====== Records provided ======

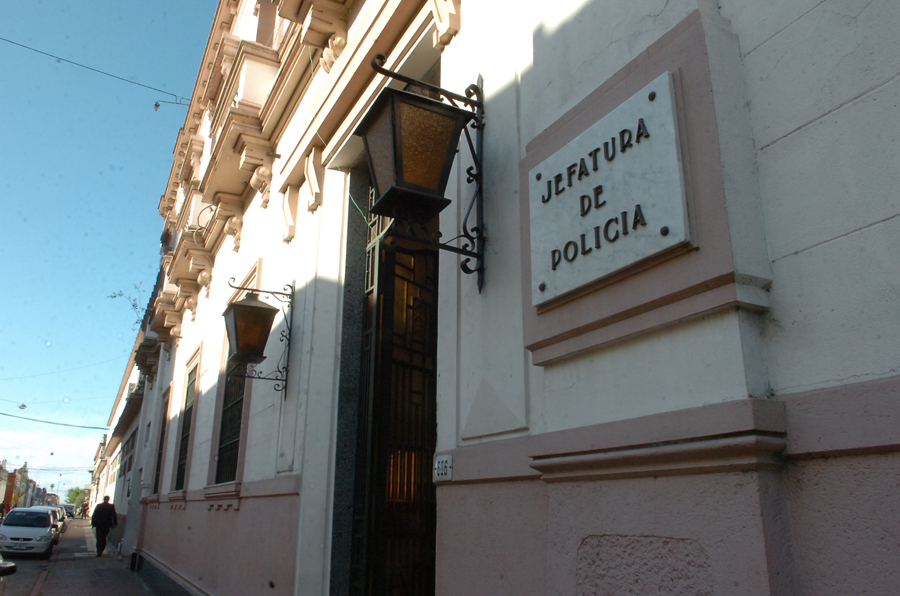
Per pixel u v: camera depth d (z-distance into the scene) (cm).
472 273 325
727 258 173
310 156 618
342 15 576
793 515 162
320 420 531
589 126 231
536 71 274
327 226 589
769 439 162
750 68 193
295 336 605
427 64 457
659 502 188
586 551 212
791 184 176
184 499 1001
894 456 143
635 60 217
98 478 6931
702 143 187
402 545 450
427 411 479
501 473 271
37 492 10100
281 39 770
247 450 698
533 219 249
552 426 238
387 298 409
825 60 172
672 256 190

======

[Work instructions] Using the records above, retype everything exactly except the pictures.

[Output for this task]
Per pixel u v: camera depth d (z-distance into the scene) (cm).
472 273 325
727 258 173
310 156 618
342 15 576
793 515 162
320 420 531
589 126 231
536 71 274
327 226 589
769 439 162
750 68 193
295 336 605
427 64 457
659 502 188
586 551 212
791 184 176
184 499 1001
894 456 143
635 60 217
98 478 6931
702 143 187
402 545 450
427 411 479
501 473 271
37 492 10100
281 39 770
247 450 698
533 219 249
552 426 238
387 298 409
825 60 172
672 256 190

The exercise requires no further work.